The media department of Muhjat Al-Quds Foundation for Martyrs, Prisoners, and Wounded confirmed in a statement that the isolated prisoner, Yaqoub Mahmoud Ahmed Qadri, suspended his hunger strike after the occupation fulfilled most of his demands, canceling the penalties imposed by the "Ohli Kidar" prison administration against him, all while preventing his family from visiting for two months.
Last week, Muhjat Al-Quds stated that the prisoner confirmed in a letter that he has been on an open-ended hunger strike since the beginning of June, in refusal of the prison administration's decision to close his cantina account, claiming that he owed 7,500 shekels, which he has no clue where it came from.
The Foundation added that he was denied family visits for a period of two months and from going out to the square for a period of two weeks, in addition to receiving a fine of 250 shekels. He stressed that he decided to go on an open hunger strike "in order to recover all the rights stolen from him by the prison administration."
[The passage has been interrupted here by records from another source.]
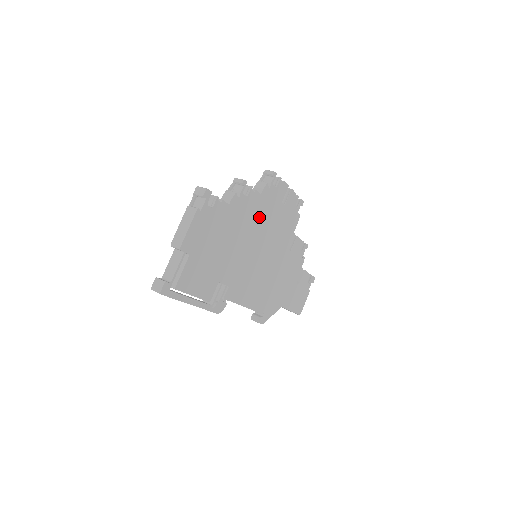
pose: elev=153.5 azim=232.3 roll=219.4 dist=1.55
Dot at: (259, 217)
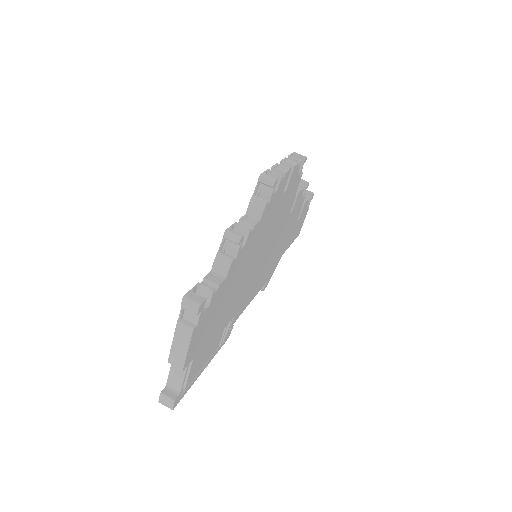
Dot at: (259, 237)
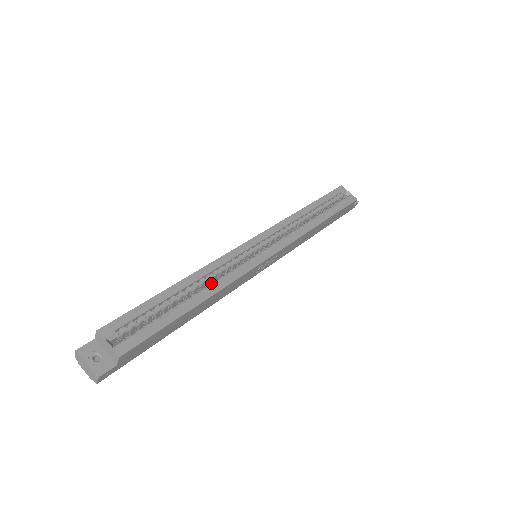
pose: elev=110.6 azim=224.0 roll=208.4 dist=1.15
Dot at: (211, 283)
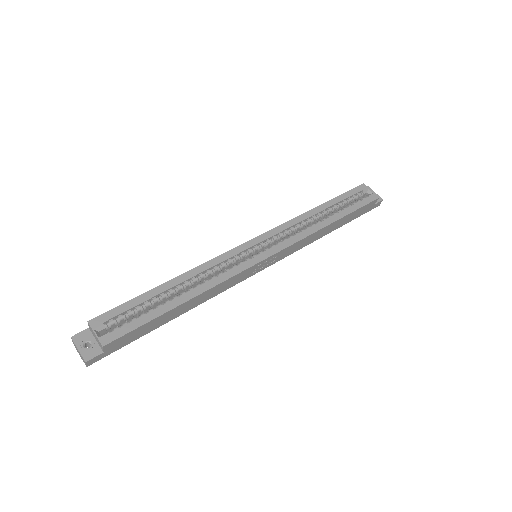
Dot at: (202, 282)
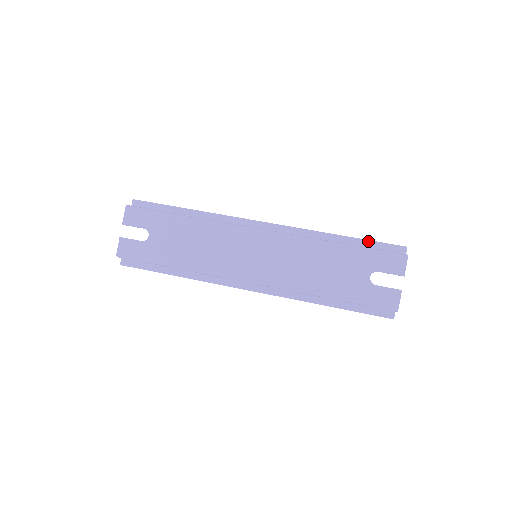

In his letter, Qadri indicated that his situation is very difficult as he faces daily inspections by the prison administration, adding that the prison administration has moved him to a new dumpster-like cell infested with cockroaches, mosquitoes, ants, and bedbugs that feed on his body day and night, all for the sake of breaking his will and forcing him to end his hunger strike without retrieving any of his stolen rights.
Prisoner Yaqoub Qadri, from the village of Bir Al-Basha, in the Jenin governorate in the northern West Bank, was born in 1972. He was arrested by the Israeli occupation forces on October 18, 2003, and the Israeli court sentenced him to life imprisonment twice, plus 35 years. His charges were "belonging to and being a member of Saraya Al-Quds (Al-Quds Brigades) - the military wing of the Islamic Jihad movement, and participating in operations against the occupation forces."
On September 6, 2021, Qadri was one of six prisoners who broke out of Gilboa prison in a heroic operation that shook the Israeli occupation's trust in its security system to the core.